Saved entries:
-- Opening Marker --
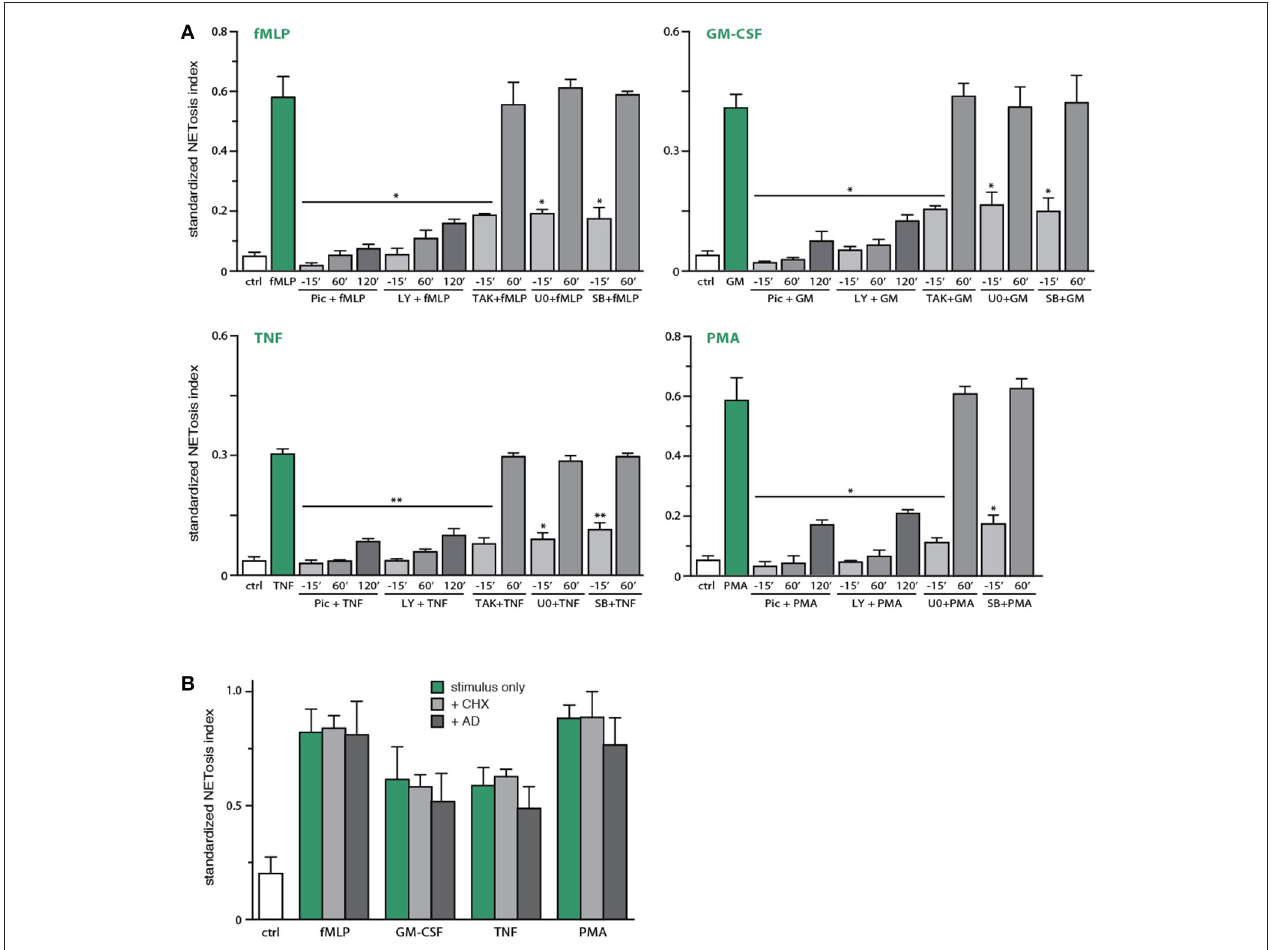
FIGURE 5 | Identification of early and late processes underlying NET generation. (A) Neutrophils cultured on poly-L-lysine-coated coverslips were treated either before or after stimulation for the indicated times with the following inhibitors or their diluent (DMSO): 10 µ M piceatannol (“pic,” Syk inhibitor); 10 µ M LY294002 (PI3K inhibitor); 1 µ M (5Z)-7-oxozeaenol (TAK1 inhibitor); 1 µ M SB202190 (p38 MAPK inhibitor); 10 µ M U0126 (MEK inhibitor). The cells were also stimulated for 4h in the absence (“ctrl”) or presence of 30nM fMLP, 1nM GM-CSF, 100 U/ml TNF α , or 50nM PMA. NETosis was then assessed using PlaNET Green as described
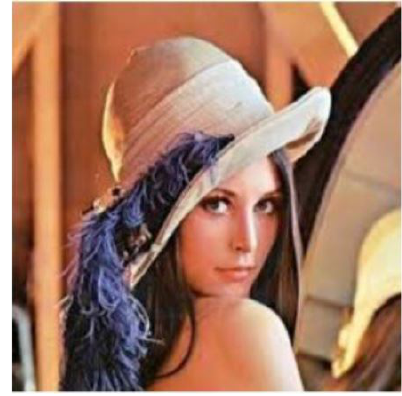
Figure 8. Encrypted image of Lena - size 174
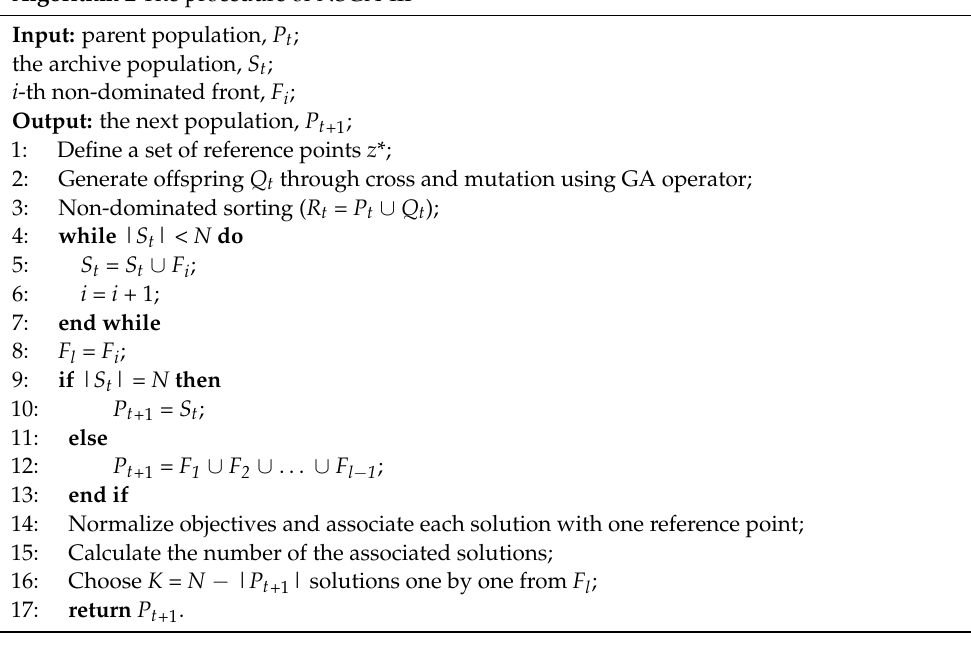
Algorithm 2 The procedure of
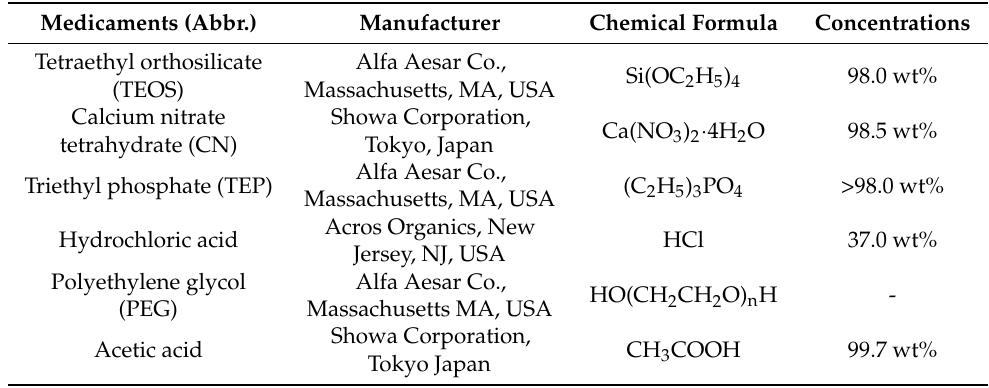
Table 1. Medicament used in the present study.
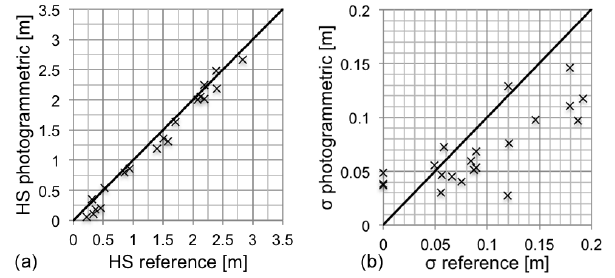
Figure 8. Statistical evaluation of the HS measurements (left panel) and the standard deviations σ of HS within a reference plot (right panel).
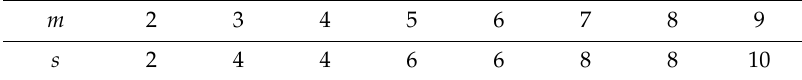
Table 1. Numerical convergence order of the algorithm using the m points Gauss–Legendre quadrature rule and m equidistant control points in constrained system. m 2 3 4 5 6 7 8 9 s 2 4 4 6 6 8 8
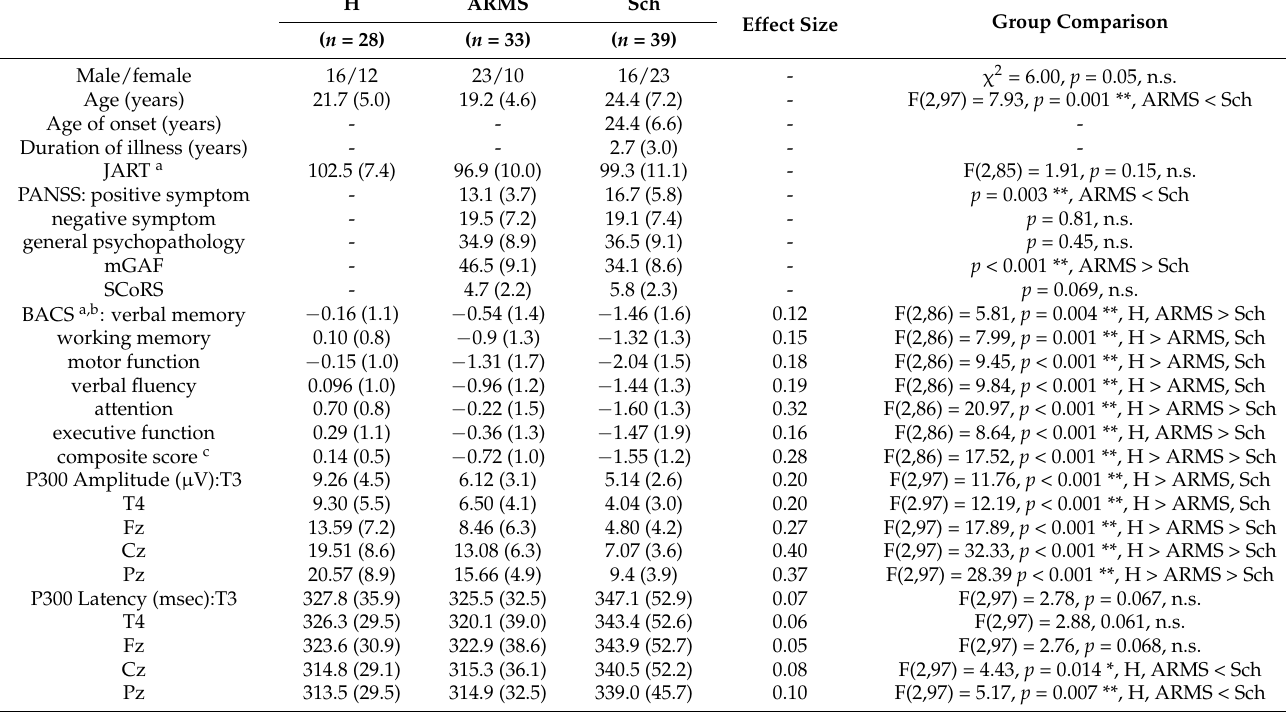
Table 1. Demographic data, cognitive functions and P300 parameters H ARMS Sch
-- Closing Marker --
WORK INSTRUCTIONS -> The required output is the lines from the one containing "Figure 8. Statistical" through the end of the records above, reproduced exactly, with no pictures.

RESPONSE BELOW ->
Figure 8. Statistical evaluation of the HS measurements (left panel) and the standard deviations σ of HS within a reference plot (right panel).
Table 1. Numerical convergence order of the algorithm using the m points Gauss–Legendre quadrature rule and m equidistant control points in constrained system. m 2 3 4 5 6 7 8 9 s 2 4 4 6 6 8 8
Table 1. Demographic data, cognitive functions and P300 parameters H ARMS Sch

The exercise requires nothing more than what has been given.